As shown in Table 4 and Fig. 5, an incremental experiment measured the communication overhead of the server and the global model of the model parameter and the global model. It can be seen from the results that the communication overhead based on softmax-based federated learning is much more significant than the DPL FedIn-MC’s communication overhead. Significantly when the medical institution increases and the dataset becomes more extensive, the framework of this paper can effectively reduce communication overhead.

Table 4 Comparison of communication cost
Fig. 5
figure 5

The communication cost for different amounts of clients

Given the above experimental results, the FedIn-MC framework in this paper can inspire data owners of all parties to join model training, break the "data islands" situation while ensuring data privacy, improve data classification effects, and have a more positive sign for an intelligent medical care development.

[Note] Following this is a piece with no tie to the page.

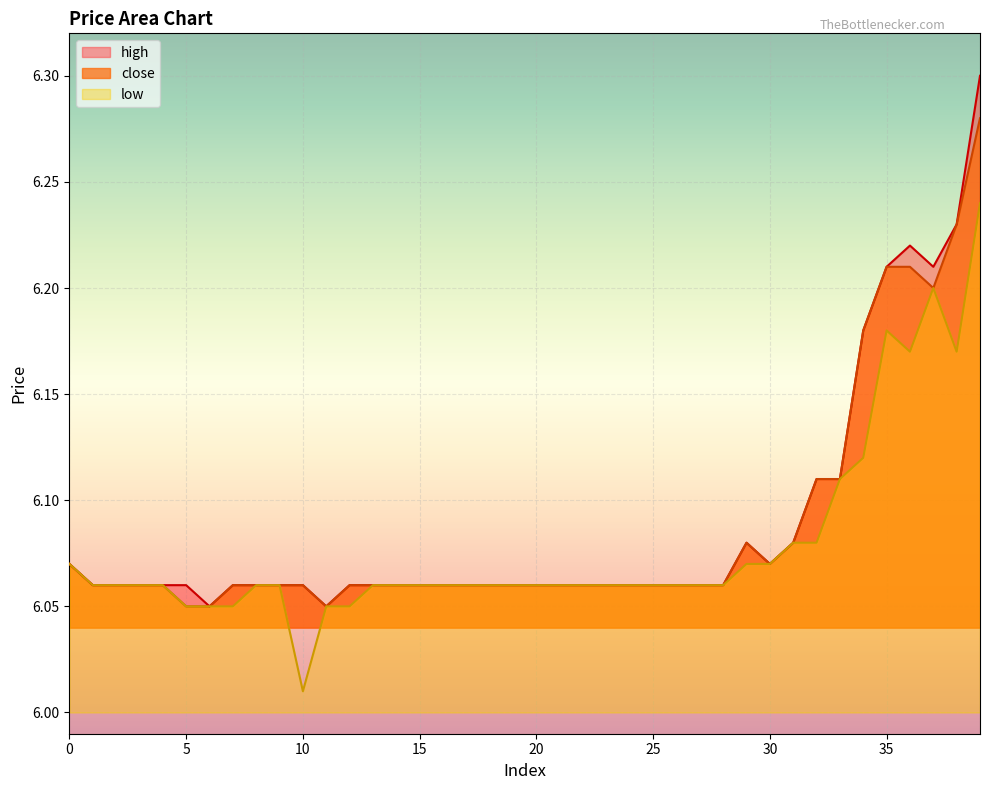

At which category is the sum across all series the highest?

39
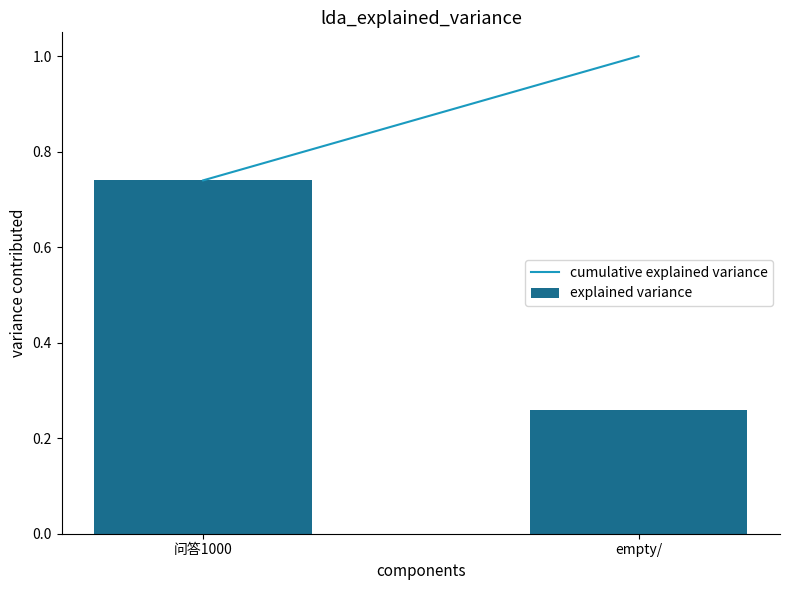

At which category does the chart reach its peak across all series?

问答1000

5 Conclusions and future work

A federated learning technology is adopted in this paper to solve medical data insufficiency and sharing difficulties so as to promote the medical institution cooperation. A prototype learning concept transfers the traditional softmax function into a DPL function. It directly learns multiple prototypes in each class in a convolutional feature space, and employs a prototype loss to shorten the inner class distances to improve the model robustness. At the same time, in order to improve the dataset number and quality, an incentive learning mechanism of blockchain is introduced in the framework to attract more medical institution participants. In the future smart medical care field, federated learning can also be combined with other new technologies to increase the model accuracy, to reduce data sharing risks, and to provide more innovative ideas for secure medical data sharing. In the following studies, we mean to try more detailed innovative experiments of blockchain and federated learning, to improve the model adaptation ability to changing environments and its aggregation process credibility.